Annie Rolland : La plupart du temps, il s’agit de gens qui réagissent de manière individuelle, épidermique. Il y a parfois aussi des parents, mais isolés. Certains auteurs sont aussi montrés du doigt par des politiques. Je pense à Mme Christine Boutin lorsqu’elle représentait le conseil de la famille. Elle était très préoccupée par la « prophylaxie de la violence » concernant les enfants. En Bretagne, le prix ado de la ville de Rennes articule enseignement privé catholique et enseignement public. Les adolescents de ces collèges privés ou publics lisent les mêmes choses pour ce prix ado. Le problème vient toujours du côté des instances de direction, par exemple du directeur du diocèse qui va juger que tel livre n’est pas bon à lire.
Avez-vous des exemples de livres ainsi mis sur la sellette ?…
Annie Rolland : Par exemple, l’Amour en chaussettes, de Gudule, paru en 1999 chez Thierry Magnier. C’est une fable qui relate la première expérience amoureuse et sexuelle d’une adolescente de 14 ans, rapportée à la première personne, sous la forme du journal intime.
Ces réticences ne sont-elles pas le propre d’adultes qui renient leur adolescence, en ont fait le deuil, présentent ce moment comme paisible, alors que c’est une grande période de trouble ?

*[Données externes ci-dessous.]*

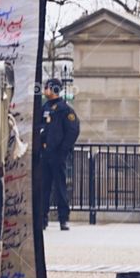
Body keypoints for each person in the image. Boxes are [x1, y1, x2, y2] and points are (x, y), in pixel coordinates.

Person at [40, 78, 80, 231]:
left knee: (60, 186)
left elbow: (73, 130)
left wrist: (63, 149)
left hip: (58, 154)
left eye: (47, 87)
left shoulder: (65, 110)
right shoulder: (44, 107)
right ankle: (43, 217)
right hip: (45, 153)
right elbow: (40, 126)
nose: (45, 90)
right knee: (44, 187)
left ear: (54, 89)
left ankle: (63, 218)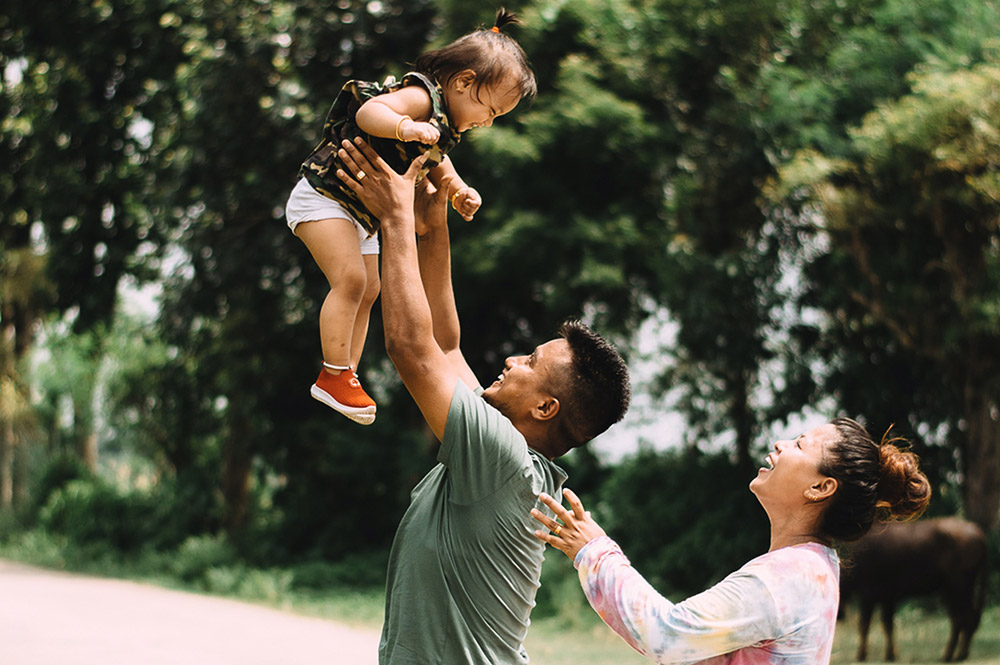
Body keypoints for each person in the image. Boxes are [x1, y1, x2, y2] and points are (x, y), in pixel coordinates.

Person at [332, 137, 631, 664]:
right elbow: (445, 345)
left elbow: (412, 350)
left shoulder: (503, 460)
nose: (514, 360)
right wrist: (433, 224)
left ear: (545, 409)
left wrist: (396, 216)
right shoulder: (506, 455)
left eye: (531, 363)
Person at [284, 8, 537, 425]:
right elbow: (370, 113)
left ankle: (346, 373)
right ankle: (333, 372)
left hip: (360, 214)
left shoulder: (447, 126)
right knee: (350, 281)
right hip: (325, 197)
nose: (487, 123)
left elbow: (439, 164)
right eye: (489, 111)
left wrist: (458, 190)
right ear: (463, 82)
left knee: (370, 288)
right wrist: (405, 127)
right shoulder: (421, 97)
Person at [531, 418, 932, 665]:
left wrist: (595, 551)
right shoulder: (813, 567)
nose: (780, 444)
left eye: (800, 445)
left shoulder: (783, 580)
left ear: (820, 487)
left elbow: (666, 634)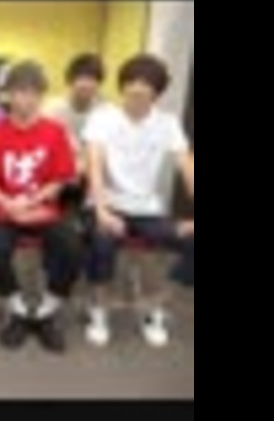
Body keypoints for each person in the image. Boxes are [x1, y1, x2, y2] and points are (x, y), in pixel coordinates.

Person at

Annie Rolland : Allez savoir ! Peut-être en souffrent-ils encore ? Oublier son adolescence, en faire un paradis artificiel, c’est plus grave, à mon avis, que de bien vouloir se souvenir à quel point cela a été difficile à certains moments. L’adolescence est un moment de grand désarroi. On se trouve seul, désemparé, avec très peu d’estime de soi-même, l’impression d’être abandonné, de « mourir à soi-même », comme disait Françoise Dolto. C’est au fond une expérience tragique. Heureusement qu’on ne s’en souvient pas. On ne pourrait pas vivre avec ça. Je ne pense pas que les adultes qui ont peur de la littérature ado renient cette adolescence, car le reniement est un acte volontaire et conscient. Je pense qu’ils ont juste oublié. Dommage.
Les réticences, les critiques, voire les menaces viennent plutôt de droite ou de gauche ?

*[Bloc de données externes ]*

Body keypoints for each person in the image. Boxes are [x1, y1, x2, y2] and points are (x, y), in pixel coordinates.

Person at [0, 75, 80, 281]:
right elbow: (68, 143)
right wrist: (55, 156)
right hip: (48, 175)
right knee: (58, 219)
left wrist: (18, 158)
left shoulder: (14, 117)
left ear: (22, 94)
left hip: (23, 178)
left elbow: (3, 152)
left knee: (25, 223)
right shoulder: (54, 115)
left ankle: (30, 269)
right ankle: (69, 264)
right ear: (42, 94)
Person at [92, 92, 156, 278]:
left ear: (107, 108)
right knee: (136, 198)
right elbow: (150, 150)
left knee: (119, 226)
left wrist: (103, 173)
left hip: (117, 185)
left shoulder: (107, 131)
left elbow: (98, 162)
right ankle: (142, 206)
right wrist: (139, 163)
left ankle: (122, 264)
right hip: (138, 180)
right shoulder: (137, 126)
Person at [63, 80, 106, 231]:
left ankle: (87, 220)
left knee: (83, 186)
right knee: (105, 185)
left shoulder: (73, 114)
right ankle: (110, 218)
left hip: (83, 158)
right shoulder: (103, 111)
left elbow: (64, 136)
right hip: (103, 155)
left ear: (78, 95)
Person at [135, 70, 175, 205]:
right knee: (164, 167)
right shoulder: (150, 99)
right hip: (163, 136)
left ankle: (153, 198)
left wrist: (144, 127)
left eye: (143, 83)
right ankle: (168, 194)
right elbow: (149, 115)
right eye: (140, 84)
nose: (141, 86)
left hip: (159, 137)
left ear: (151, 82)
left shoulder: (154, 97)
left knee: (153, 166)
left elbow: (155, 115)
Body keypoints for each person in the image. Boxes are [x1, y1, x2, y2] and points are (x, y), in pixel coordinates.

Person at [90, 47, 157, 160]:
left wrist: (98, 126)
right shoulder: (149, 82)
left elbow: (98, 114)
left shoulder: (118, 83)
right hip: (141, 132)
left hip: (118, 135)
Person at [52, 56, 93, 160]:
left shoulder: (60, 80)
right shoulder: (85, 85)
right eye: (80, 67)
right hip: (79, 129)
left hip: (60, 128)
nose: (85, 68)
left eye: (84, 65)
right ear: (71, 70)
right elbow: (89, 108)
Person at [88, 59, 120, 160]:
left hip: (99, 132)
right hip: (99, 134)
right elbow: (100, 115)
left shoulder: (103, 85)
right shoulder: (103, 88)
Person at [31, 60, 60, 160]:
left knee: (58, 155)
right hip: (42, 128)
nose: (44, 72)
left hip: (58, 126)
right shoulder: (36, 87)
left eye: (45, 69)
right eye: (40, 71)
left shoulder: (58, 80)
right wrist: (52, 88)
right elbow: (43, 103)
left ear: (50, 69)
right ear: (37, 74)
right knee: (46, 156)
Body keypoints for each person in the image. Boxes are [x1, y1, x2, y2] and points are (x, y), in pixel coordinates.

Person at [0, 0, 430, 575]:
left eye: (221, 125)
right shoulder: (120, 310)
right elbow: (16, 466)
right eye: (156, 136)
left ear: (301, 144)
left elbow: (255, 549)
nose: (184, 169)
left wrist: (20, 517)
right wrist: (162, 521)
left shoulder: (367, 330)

Annie Rolland : J’ai certes rencontré des gens de gauche très bien-pensants, mais il est sûr que la droite catholique pure et dure n’est pas du tout prête à discuter. S’il est un symptôme omniprésent dans la société, c’est la peur. Elle règne partout. Tout fait peur, y compris la littérature ado. On préfère être ignorant et avoir peur, plutôt que de savoir et d’affronter.
Les attaques sont-elles plus fréquentes aujourd’hui ?
Annie Rolland : Des documentalistes et des libraires m’ont dit se sentir « délégitimés » dans leur mission de passeurs de la littérature aux adolescents. C’est atterrant. J’ai eu des échos de parents qui, à mon avis, ne vont pas très bien, qui se sont rendus au CDI du collège pour recommander qu’on ne donne pas à lire tel ou tel ouvrage à leur enfant. Le documentaliste a répondu : « Votre enfant lira tout ce qu’il veut dans cette bibliothèque. Si vous n’êtes pas d’accord, vous pouvez le changer d’établissement. » De mon point de vue, les parents qui interviennent de cette façon face à des enfants de quinze ans, non seulement font preuve d’une grave intrusion dans leur vie scolaire, mais aussi dans leur vie intellectuelle. Je lis actuellement Le temps des lézards est venu, de Charlie Price, traduit par Pierre Charras. Il y est question d’un gamin aux prises avec la folie de sa mère. Il doit vivre avec ça. Je me suis occupée pendant quinze ans de grands psychotiques. Je connais les familles. Je suis touchée par ce roman, parce qu’il parle d’un sujet tabou, la folie. On en stigmatise seulement les effets. Ce roman, lui, donne sens à un état de l’être qui a priori n’en a pas.